Ocurrió el 17 de febrero. Aquel día, el director del hospital de Macenta (al sur de Guinea) visitó a un paciente que presentaba fiebre alta, vómitos y diarreas. Unos días después, él y su personal médico desarrollaron los mismos síntomas y, al igual que el enfermo, murieron.
De pronto, de cada 10 enfermos que ingresaban al hospital, 9 salían muertos. La población, acostumbrada a tratarse con curanderos, entendió que acudir a un centro era garantía de muerte y los doctores extranjeros empezaron a ser vistos como los culpables.
Por eso, el viernes 4 de abril, una multitud irrumpió en el centro de emergencias de Médicos Sin Fronteras en Macena y los obligó a salir bajo amenazas.
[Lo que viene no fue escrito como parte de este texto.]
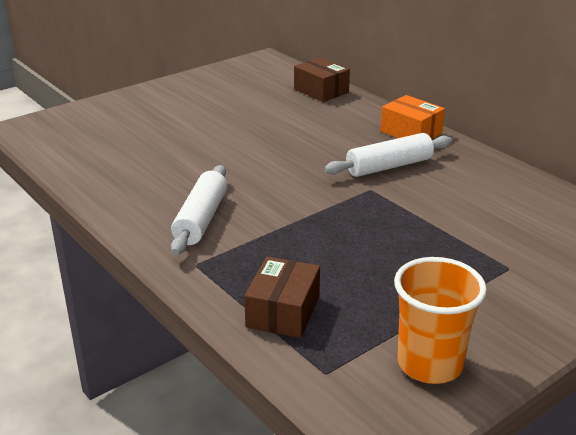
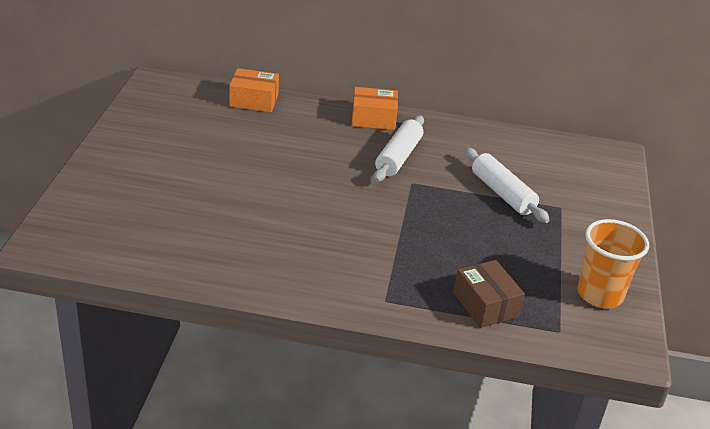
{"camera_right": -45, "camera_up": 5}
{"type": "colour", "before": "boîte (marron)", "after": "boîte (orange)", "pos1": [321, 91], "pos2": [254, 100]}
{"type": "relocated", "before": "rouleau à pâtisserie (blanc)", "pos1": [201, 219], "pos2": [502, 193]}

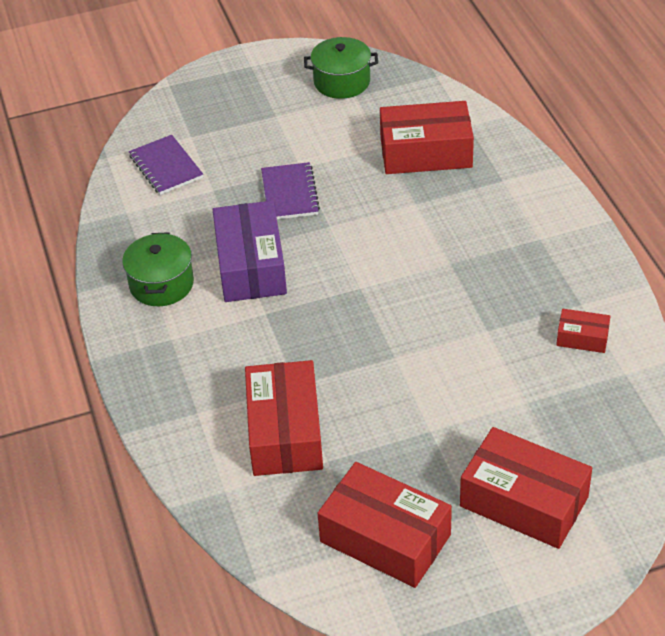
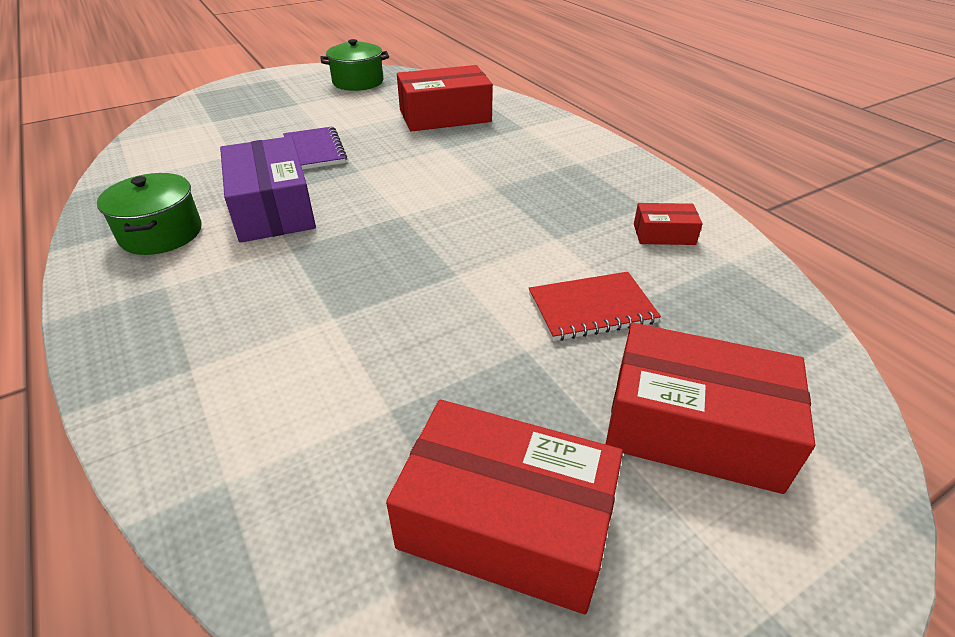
{"camera_right": -15, "camera_up": -5}
{"type": "appeared", "after": "carnet (rouge)", "pos2": [591, 309]}
{"type": "missing", "before": "carnet (violet)", "pos1": [166, 167]}
{"type": "missing", "before": "boîte (rouge)", "pos1": [285, 432]}

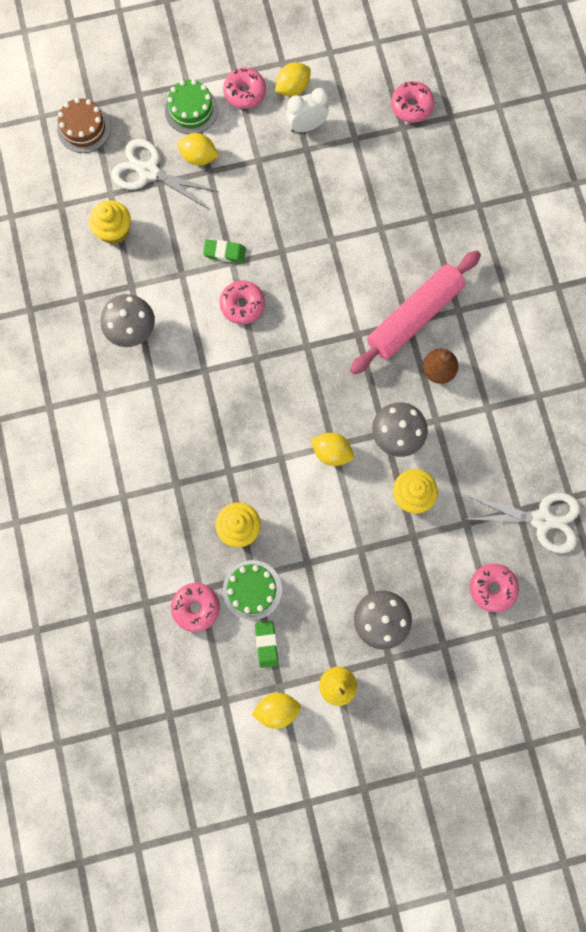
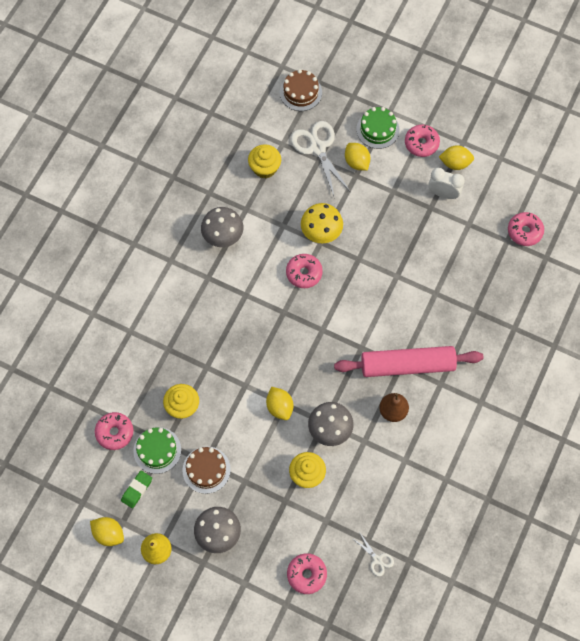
{"camera_right": 40, "camera_up": -10}
{"type": "appeared", "after": "gâteau (marron)", "pos2": [206, 470]}
{"type": "exchanged", "before": "gomme (vert)", "after": "champignon (jaune)", "pos1": [224, 252], "pos2": [321, 232]}
{"type": "size", "before": "ciseaux (blanc)", "pos1": [542, 520], "pos2": [377, 559], "scale": 0.49}

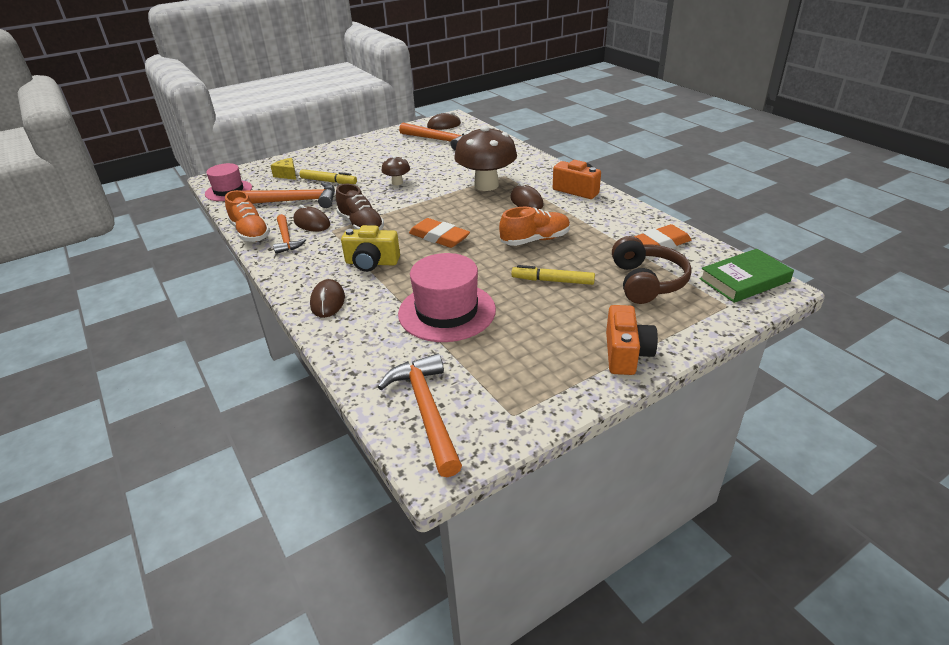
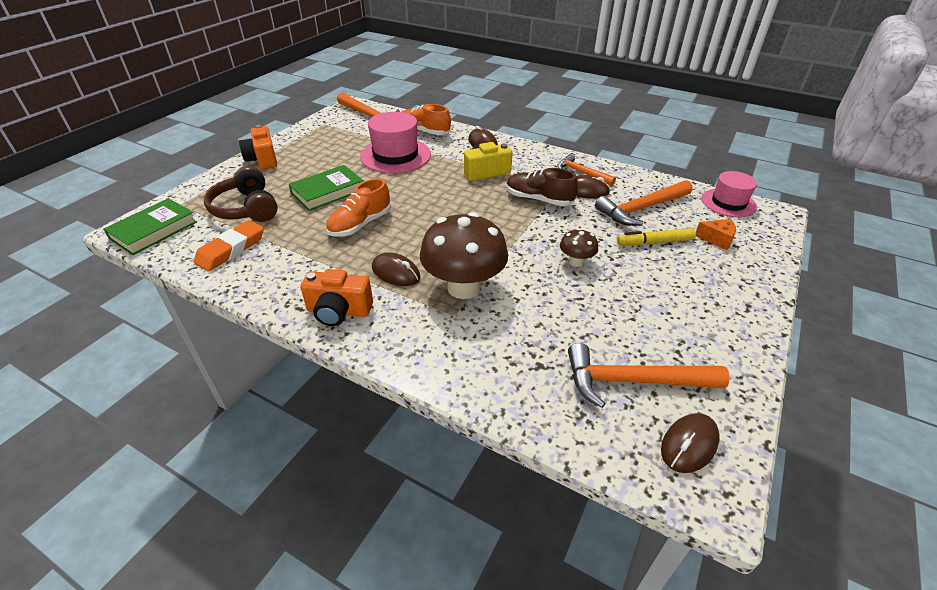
{"camera_right": 150, "camera_up": 5}
{"type": "exchanged", "before": "feutre (jaune)", "after": "livre (vert)", "pos1": [552, 281], "pos2": [328, 191]}
{"type": "relocated", "before": "chaussure (orange)", "pos1": [250, 233], "pos2": [423, 132]}
{"type": "colour", "before": "fromage (jaune)", "after": "fromage (orange)", "pos1": [287, 175], "pos2": [717, 239]}
{"type": "missing", "before": "gomme (orange)", "pos1": [439, 237]}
El mismo problema se repite ahora en Sierra Leona y Liberia, donde incluso su presidenta Ellen Johnson-Sirleaf se ha visto obligada a decretar el estado de excepción en todo el país durante tres meses. Movilizó soldados en los exteriores de los hospitales para evitar que los enfermos se escapen.
Según Johnson-Sirleaf, “la ignorancia, la pobreza y las enraizadas prácticas culturales y religiosas continúan exacerbando la extensión de la enfermedad”.
Por ejemplo, las familias de pueblos aislados agreden a los médicos porque no les permiten honrar a sus muertos en los funerales. Ellos quieren lavarlos, tocarlos y besarlos, tal como dictan sus tradiciones. Otras familias esconden a los enfermos en sus casas y han contribuido a extender el virus.
“The New York Times” reporta que bandas armadas en los tres países persiguen a los médicos culpándolos de ser los responsables del contagio.